The $\csc$ function takes in any input that's not an integer multiple of $\pi$, and returns a number from (–oo, –1]uu[1,oo):

graph{cscx [-10, 10, -5, 5]}

Thus, the inverse function csc^(–1) can take in any input from (–oo, –1)uu(1,oo) and return, by definition, any number in [–pi/2, pi/2] except $0 :$

graph{x=cscy [-10, 10, -1.6, 1.6]}

In order for csc^(–1)(cos (4/7)) to be a real number, $\cos \left(\frac{4}{7}\right)$ needs to be in the domain of csc^(–1). Meaning, $\cos \left(\frac{4}{7}\right)$ needs to be any real number not between –1 and $1.$ But since $\frac{4}{7}$ is not an integer multiple of $\pi ,$ we know $\cos \left(\frac{4}{7}\right)$ actually is between –1 and $1.$

Thus, $\cos \left(\frac{4}{7}\right)$ is not in the domain of csc^(–1), and there is no value for csc^(–1)(cos (4/7)).

May 27, 2018

This expression is undefined for $\cos$ and $\csc$ considered as real-valued functions.
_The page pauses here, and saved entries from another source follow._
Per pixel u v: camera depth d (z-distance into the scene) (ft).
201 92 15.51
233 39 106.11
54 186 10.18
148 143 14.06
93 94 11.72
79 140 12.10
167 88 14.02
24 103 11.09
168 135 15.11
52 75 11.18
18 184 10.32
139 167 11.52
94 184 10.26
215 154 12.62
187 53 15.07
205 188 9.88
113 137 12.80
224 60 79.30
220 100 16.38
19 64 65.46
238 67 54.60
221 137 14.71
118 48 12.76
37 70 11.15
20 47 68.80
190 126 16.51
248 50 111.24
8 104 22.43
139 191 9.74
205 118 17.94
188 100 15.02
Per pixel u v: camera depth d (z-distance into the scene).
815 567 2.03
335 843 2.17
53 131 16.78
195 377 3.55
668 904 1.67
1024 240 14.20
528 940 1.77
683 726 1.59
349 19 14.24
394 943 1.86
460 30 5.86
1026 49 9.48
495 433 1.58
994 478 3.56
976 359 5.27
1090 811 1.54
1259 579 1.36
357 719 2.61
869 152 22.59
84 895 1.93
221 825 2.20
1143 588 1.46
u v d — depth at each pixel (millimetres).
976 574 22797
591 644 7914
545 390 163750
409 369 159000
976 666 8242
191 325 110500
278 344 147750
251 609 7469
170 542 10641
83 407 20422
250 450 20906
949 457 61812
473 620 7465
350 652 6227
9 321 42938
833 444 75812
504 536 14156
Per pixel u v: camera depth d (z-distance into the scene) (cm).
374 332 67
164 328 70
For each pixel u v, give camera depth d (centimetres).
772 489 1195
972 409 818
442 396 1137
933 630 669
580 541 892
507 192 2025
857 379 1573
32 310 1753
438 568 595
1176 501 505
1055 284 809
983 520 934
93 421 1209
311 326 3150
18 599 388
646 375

Note however that $\csc \left({\cos}^{- 1} \left(\frac{4}{7}\right)\right) = \frac{7 \sqrt{33}}{33}$

#### Explanation:

Note that as real valued functions:

$\cos \left(\theta\right) \in \left[- 1 , 1\right]$

$\csc \left(\theta\right) \in \left(- \infty , - 1\right] \cup \left[1 , \infty\right)$

Note that:

$0 < \frac{4}{7} < \frac{\pi}{2}$

and hence:

$0 < \cos \left(\frac{4}{7}\right) < 1$

So there is no real value of $\theta$ such that:

$\csc \left(\theta\right) = \cos \left(\frac{4}{7}\right)$

Footnote

I wonder whether the question should have actually been to find the value of $\csc \left({\cos}^{- 1} \left(\frac{4}{7}\right)\right)$, which we can do by considering a $4$, $\sqrt{33}$, $7$ right-angled triangle (since ${4}^{2} + {\left(\sqrt{33}\right)}^{2} = {7}^{2}$).

If so, then we find:

$\csc \left({\cos}^{- 1} \left(\frac{4}{7}\right)\right) = \frac{7}{\sqrt{33}} = \frac{7 \sqrt{33}}{33}$